··· Passage shown ···

Supreme Court of North Carolina
Jun 1, 1876
75 N.C. 18 (N.C. 1876)

Summary

In Hinton v. Deans, 75 N.C. 18, the defendant applied to his Honor to be allowed to add the plea of the statute of limitations, and we decided that it was discretionary and not a matter of right in the defendant.

Summary of this case from Lane v. Morton

Opinion

June Term, 1876.

Appeal from J. P. — Amendment in Superior Court.

1. The provision requiring appeals from judgments for twenty-five dollars, or less, to be tried on matters of law appearing on the papers, does not apply to a case where a plaintiff brings suit for more than twenty-five dollars, and recovers that sum or less, or has judgment against him and appeals. It applies only to cases in which the demand controverted is twenty-five dollars or less.

2. In an appeal from a justice's judgment to the Superior Court it is in the discretion of the judge presiding to allow or disallow the amendment of any plea made before the justice, upon such terms as to him seem just; and he may, in his discretion, allow a new plea to be entered, upon the applicant's paying all costs up to that time, although there is no rule in C. C. P. requiring him to do so.

ACTION begun in a court of a justice of the peace, and carried by appeal to the Superior Court of HERTFORD, where it was tried before Moore, J., at Spring Term, 1876.

On the trial in the court below, before the jury was empaneled, the defendant asked leave to add the plea of the statute of limitations to the defense set up in the justice's court, which, being refused, the defendant excepted.

It appearing in evidence, that the plaintiff had sold cotton to the defendant in January, 1870, to the amount of $83.95; that the defendant was a creditor of one Joshua White in a greater amount; and that the plaintiff directed the defendant to credit White's account with the amount due him, which the defendant promised to do. He never gave such credit to White, but collected his whole debt from him, White, before the commencement of this action.

The plaintiff being indebted to White in the sum of one hundred dollars, informed him of his instructions to the defendant. White agreed that if the defendant would credit his account with that amount he would give the same credit to the plaintiff. (19)

···

• Task directions
Continue the Hinton v. Deans court opinion, picking up right after its last sentence about White agreeing to give the same credit to the plaintiff.

··· Data provided ···

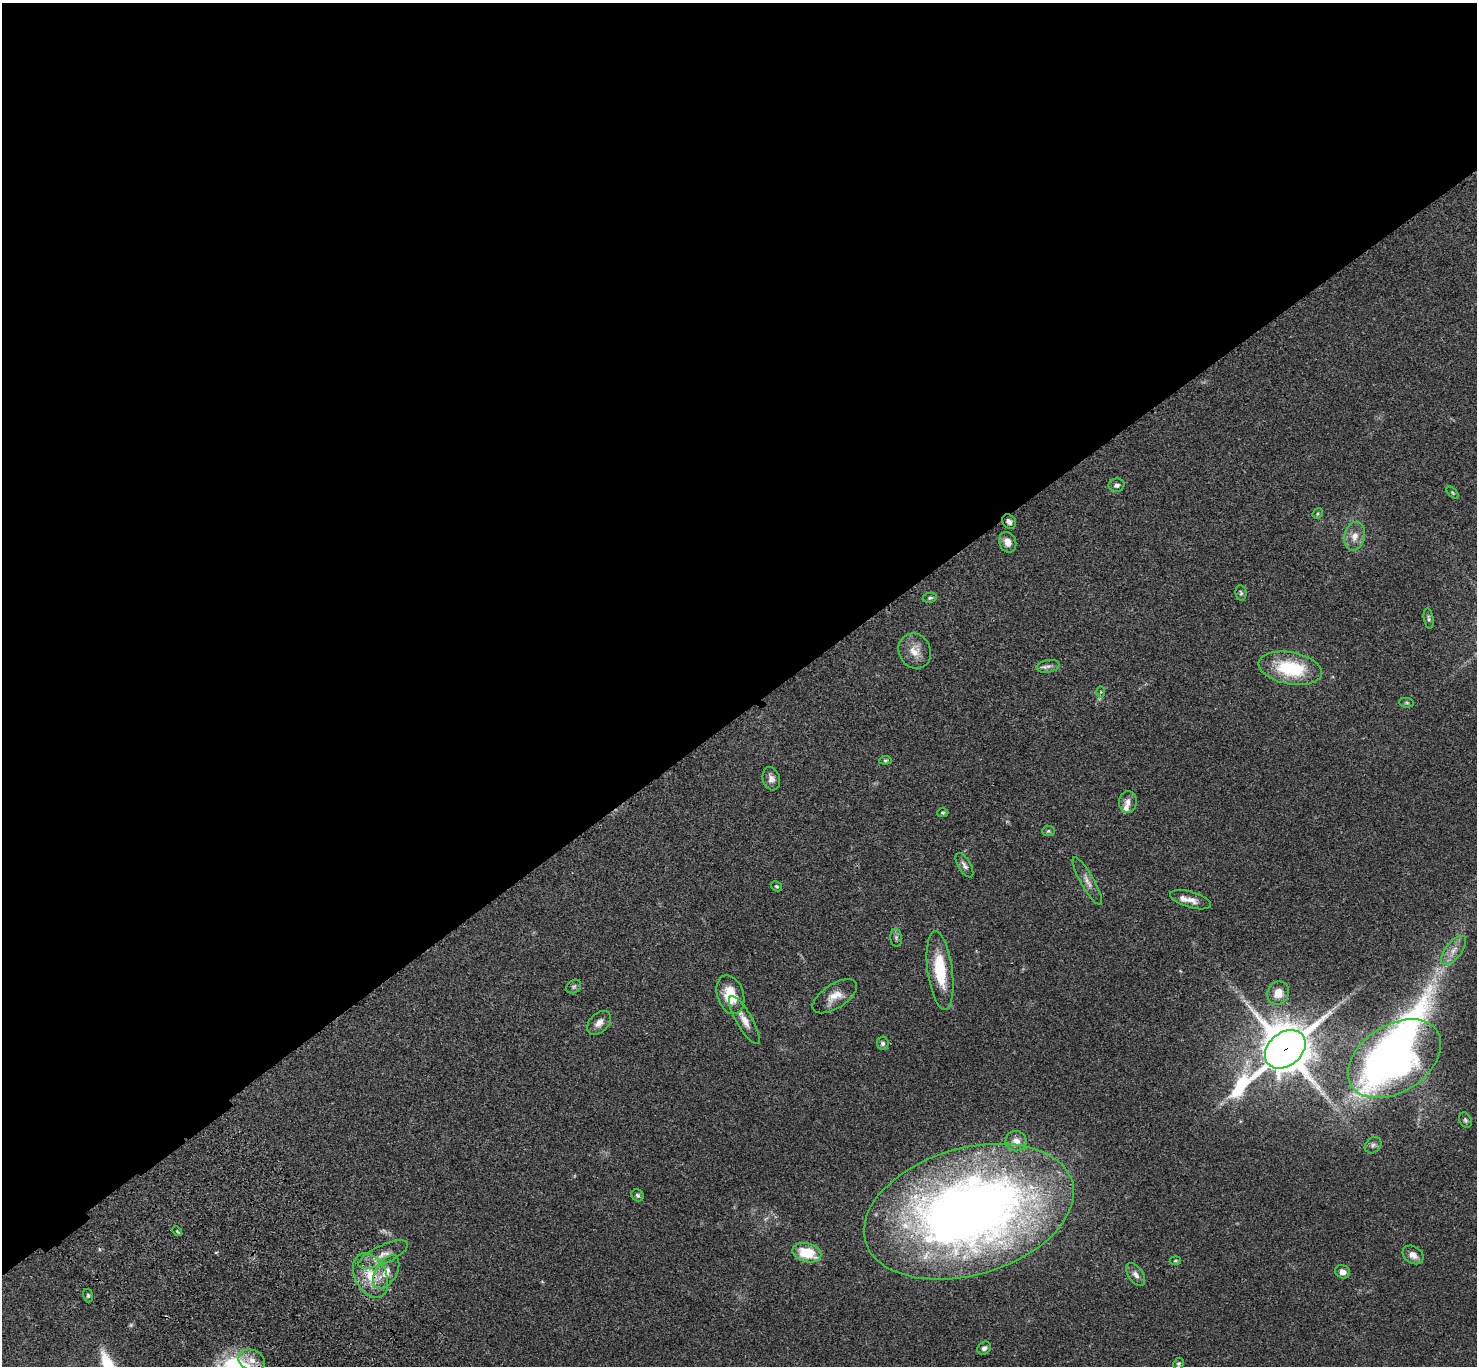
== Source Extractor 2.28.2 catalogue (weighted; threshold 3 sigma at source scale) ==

···

• Answer
The defendant here contended that this was a novation and substitution, whereby White became the creditor of the defendant for eighty-three dollars and ninety-five cents, and his, White's debt against the plaintiff was extinguished to that amount, and moved to nonsuit the plaintiff. The court reserved the motion, and submitted to the jury the following issue:

"Did the defendant pay to White the sum due the plaintiff?"

The jury found that he did not. It was in evidence that White had paid off his indebtedness to the defendant without receiving this credit.

Upon the facts as above stated, his Honor refused to give a judgment of nonsuit, but gave judgment in favor of the plaintiff in accordance with the verdict.

From this judgment the defendant appealed.

Smith Strong for appellant.

No counsel contra.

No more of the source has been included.